_PASSAGE TO READ_

──────

Everyone who works in the UK has work rights.
But if you don’t know what you’re supposed to get, you probably won’t get it.
For example, about half a million people don’t get their holiday pay because they don’t know they’re entitled to it. If you make £207 a week, you’d be missing out on more than £1,200 worth of paid holiday days every year. 🏖️
So how do you find out if you’re one of them?
This article will guide you through a process to help you check your work rights.
- the law puts people into different categories with different rights. So to work out whether you’re supposed to get minimum wage, holiday pay, and sick pay, you have to work out which category you’re in
- that the organisation you work for doesn’t have the final say on what category you’re in and what rights you have
- that actually depends on how you work
- how to work out which employment status category you fall into
- how to work out whether you have the right to holiday pay, sick pay, maternity/paternity leave, and other rights
- what to do if you think the organisation you work for has got it wrong.
As with everything on this site, this article isn’t legal advice, it’s a rough and ready guide.

──────

_DATA BELOW_

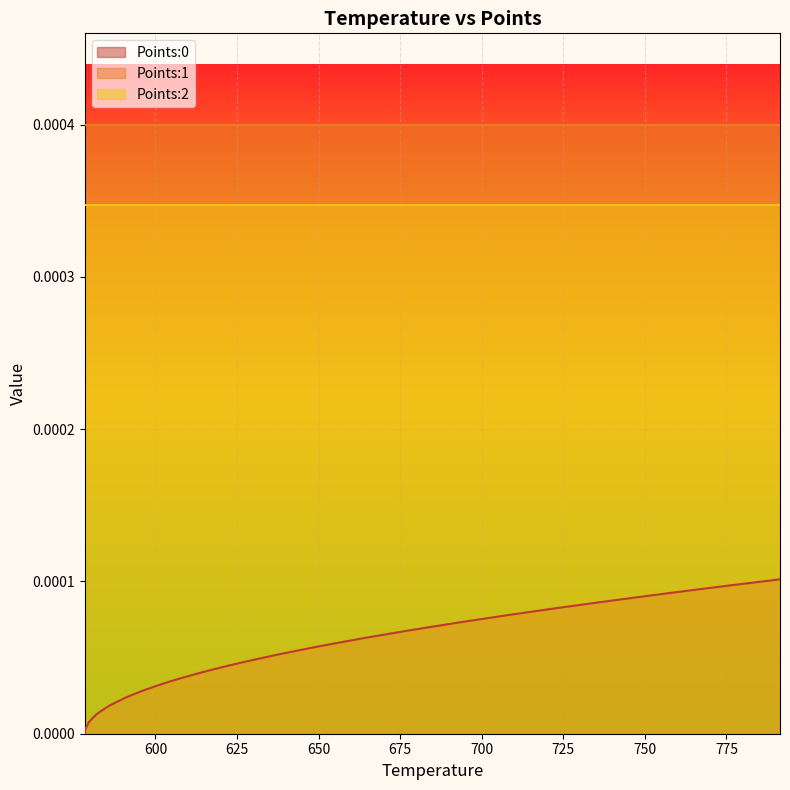

True or false: Points:1 has more than 1 points higher than both neighbors.

False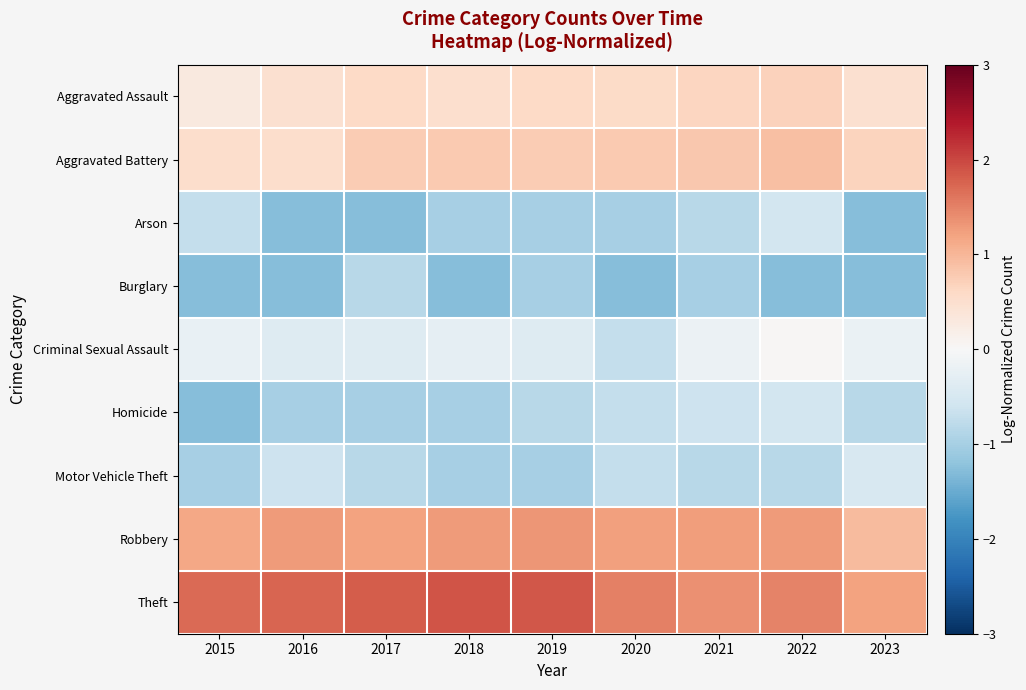

Between 2019 and 2023, which series saw the biggest shift?

Theft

──────

_WHAT TO WORK ON_
a. Which specific rights does the article on UK work rights name? List each one.
b. How would the article on UK work rights go on after its last sentence?

_ANSWERS TO THE EXERCISES_
a.
- minimum wage
- holiday pay
- sick pay
- maternity/paternity leave

b.
1) Everyone who works has an employment status: employee, worker, or self-employed
The law divides everyone who works into three categories: employee, worker, or self-employed.
These are legal categories and pretty much every single person who works in the UK will be in one of them.
So to make sure you’re not being scammed out of your rights, first you have to work out whether you are an employee, worker, or self-employed in law.
As far as work rights are concerned, categories like temp, freelancer, contractor, or part-time worker don’t have their own particular legal status. They fall into one of the three main categories.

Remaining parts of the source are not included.